Char de combat du futur : « La balle est dans le camp des industriels allemands », insiste Mme Parly

Les coopérations franco-allemandes en matière d’armement ne sont pas tellement à la fête en ce moment. Ainsi, bien qu’un arrangement d’application n°3 [IA3] ouvrant la voie d’un démonstrateur a été signé au niveau des États impliqués [France, Allemagne et Espagne] en août dernier, le Système de combat aérien du futur est actuellement bloqué par des discussions « complexes » entre Dassault Aviation et les filiales allemande et espagnole d’Airbus au sujet de la charge de travail et de la propriété intellectuelle.

Le Maritime Airborne Warfare System [MAWS], qui doit permettre le renouvellement des capacités en matière de patrouille maritime, a connu un coup d’arrêt après la décision de Berlin de se procurer cinq avions P-8A Poseidon auprès du constructeur américain Boeing. S’agissant du developpement du standard Mk.3 de l’hélicoptère de combat Tigre, il devra sans doute être revu à la baisse, l’Allemagne étant réticente à son sujet, au point de laisser en plan la France et l’Espagne. L’Eurodrone tarde, quant à lui, à décoller, Madrid n’ayant pas encore débloqué les financements nécessaires pour qu’il puisse aller de l’avant.

Enfin, le Main Groud Combat System [MGCS], qui vise à mettre au point un « système de systèmes » centré autour d’un char de combat franco-allemand de nouvelle génération, est enlisé depuis un bout de temps. Et cela risque de durer…

Sa maîtrise d’ouvrage ayant été confiée au Bundesministerium der verteidigung [BMVg, l’équivalent allemand de la DGA française], ce programme franco-allemand devait être facilité par la création de la co-entreprise KNDS, détenues à parts égales par l’État français et la Famille Bode-Wegmann. Seulement, Berlin a imposé un troisième acteur, à savoir Rheinmetall. Et cela n’a pu que mettre à mal la règle des 50-50 convenue au départ entre Paris et Berlin.

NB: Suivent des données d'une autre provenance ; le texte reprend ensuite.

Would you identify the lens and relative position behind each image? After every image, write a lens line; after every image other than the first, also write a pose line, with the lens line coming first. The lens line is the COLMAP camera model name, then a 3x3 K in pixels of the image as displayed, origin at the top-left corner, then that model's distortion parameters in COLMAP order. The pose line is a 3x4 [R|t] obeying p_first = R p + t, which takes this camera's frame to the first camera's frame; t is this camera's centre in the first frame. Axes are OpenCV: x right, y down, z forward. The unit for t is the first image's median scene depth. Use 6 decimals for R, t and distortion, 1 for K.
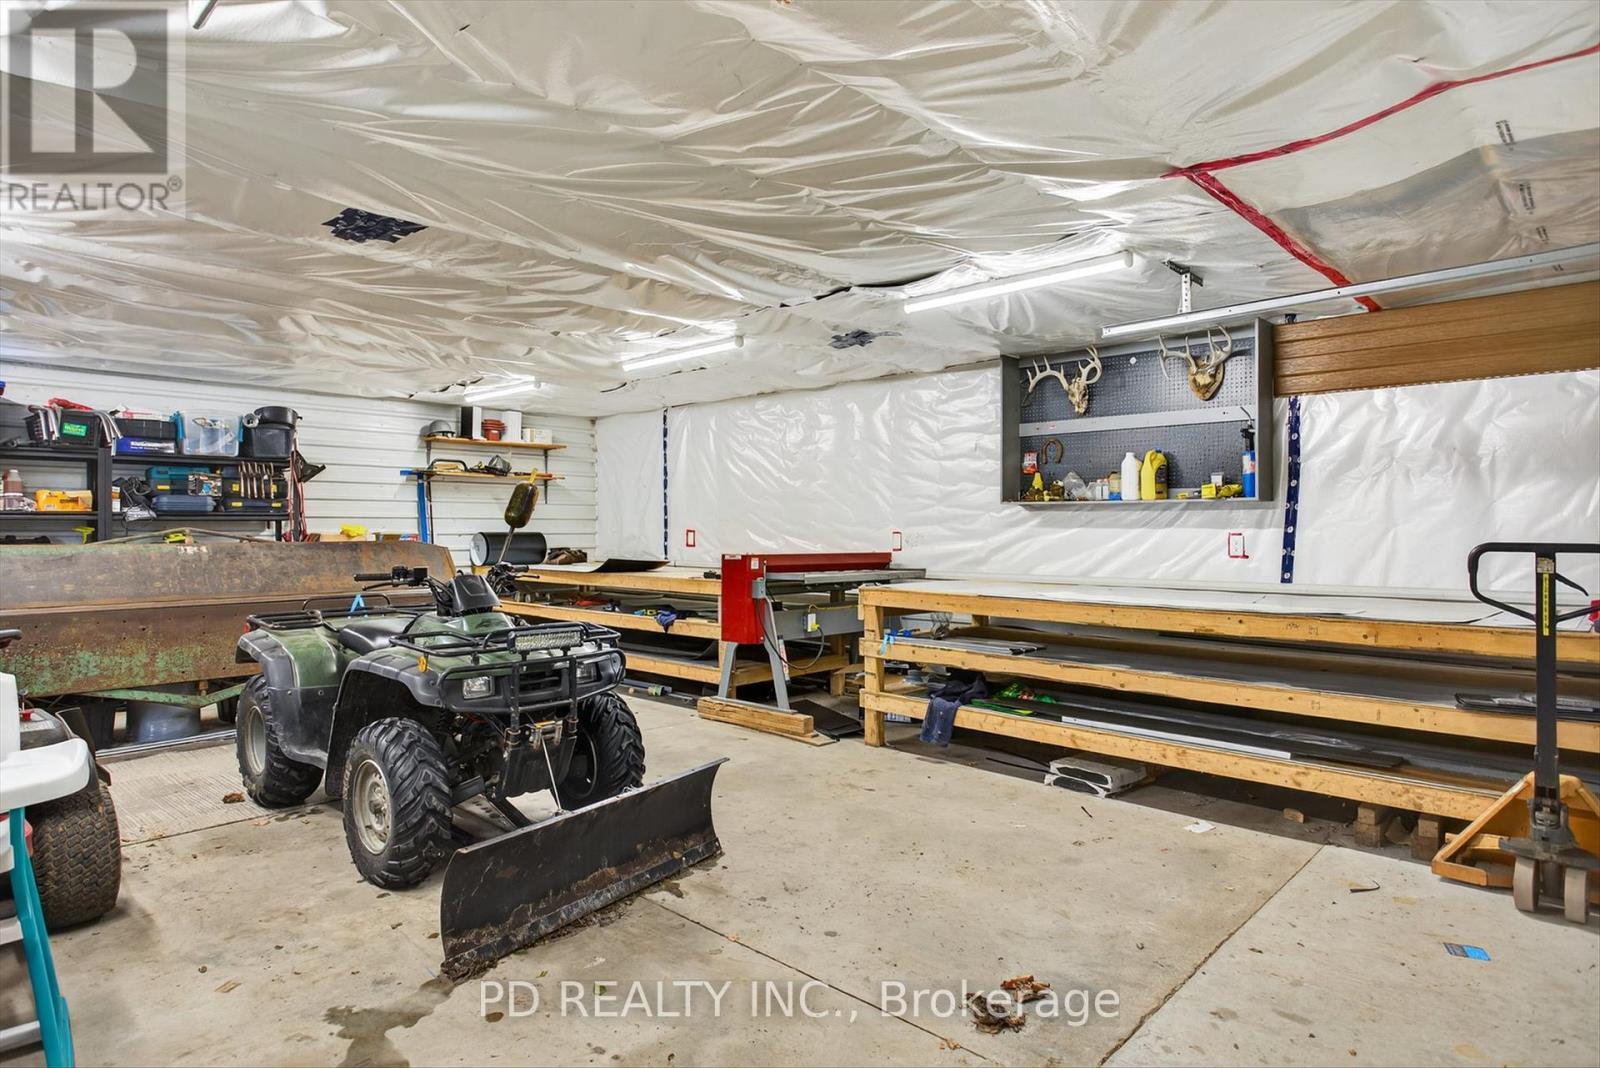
lens RADIAL K [[895.1, 0, 797.3], [0, 895.1, 532.3], [0, 0, 1]] dist [0.000329, 0.000535]
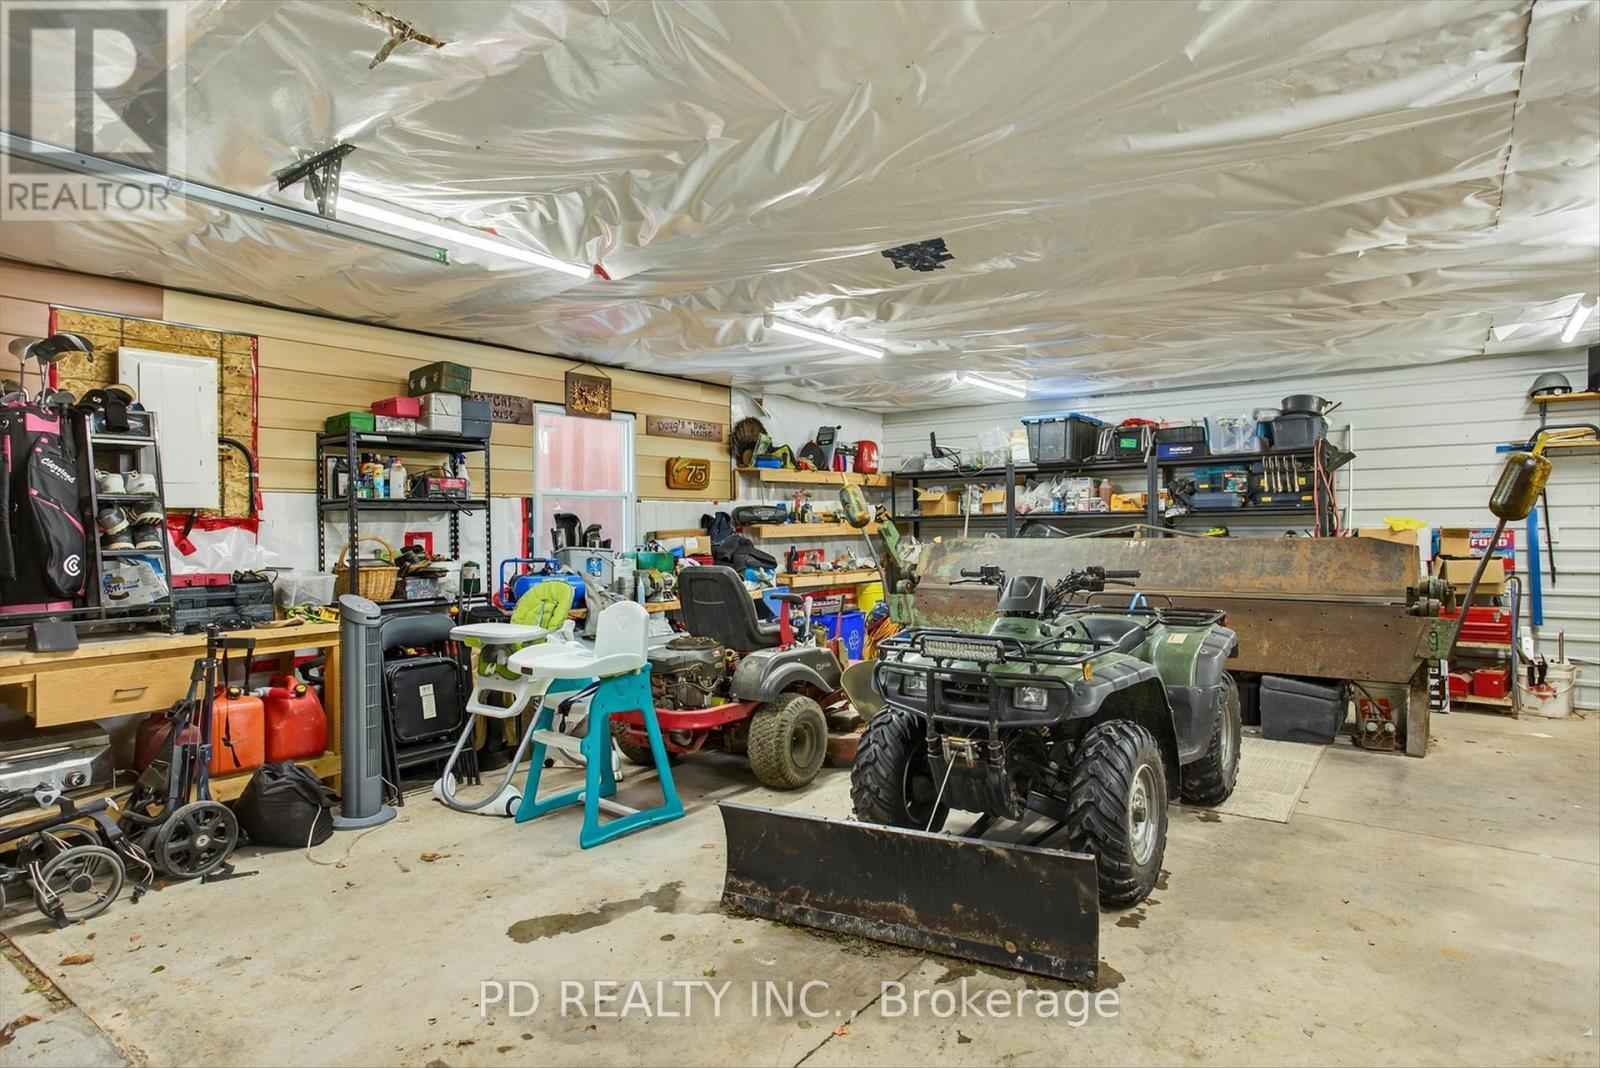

Se trouvant ainsi en difficulté, ce projet n’a même pas été soumis à l’approbation du Bundestag [chambre basse du Parlement allemand] en juin dernier, alors que celui-ci devait se prononcer sur toute une série de programmes d’armement. Et, pour le moment, il n’est pas question d’aller au-delà de la phase d’étude de définition de l’architecture du système [SADS Part 1], confiée en 2020 à un groupement formé par le français Nexter et l’allemand Krauss-Maffei Wegmann [réunis au sein du holding KDNS, ndlr] ainsi que par Rheinmetall.

En avril, lors d’une audition parlementaire, le Délégué général pour l’armement, Joël Barre, avait expliqué que l’un des points de blocage était dû à un désaccord entre Nexter et Rheinmetall « sur la partie canon du futur char ». Mais la cause, semble-t-il est plus profonde.

Invitée à donner le détail des priorités de la présidence française de l’Union européenne par la commission de la Défense, à l’Assemblée nationale, la ministre des Armées, Florence Parly a mis les industriels allemands face à leurs responsabilités.

S’agissant du char de combat du futur, « la balle est dans le camp des industriels allemands, en particulier dans [celui] de Rheinmetall », a affirmé Mme Parly. « Donc, ces industriels allemands doivent trouver entre eux les conditions d’un accord pour se répartir les tâches et les travaux », a-t-elle insisté.

En attendant, a poursuivi la ministre, « nous avançons sur l’architecture du système. Ces travaux se poursuivront jusqu’à la mi-2022. Et nous le faisons au niveau des équipes étatiques entre la France et l’Allemagne ». Et de marteler à nouveau : « La question est d’abord une question entre industriels allemands ».

En octobre, le chef d’état-major de l’armée de Terre [CEMAT], le général Pierre Schill, avait mis le blocage du MGCS sur le compte de la situation politique en Allemagne, où une nouvelle coalition gouvernementale devait alors se mettre en place… Ce qui n’est donc pas exactement le cas si l’on en juge par les propos de Mme Parly.

Quoi qu’il en soit, avait estimé le CEMAT, « si le MGCS ne peut pas être réalisé avec l’Allemagne, il faudra soit envisager un programme franco-français, soit s’appuyer sur la communauté SCORPION tournée vers le Benelux ». En tout cas, « il faudra aboutir à la construction d’un nouveau char », avait-il insisté.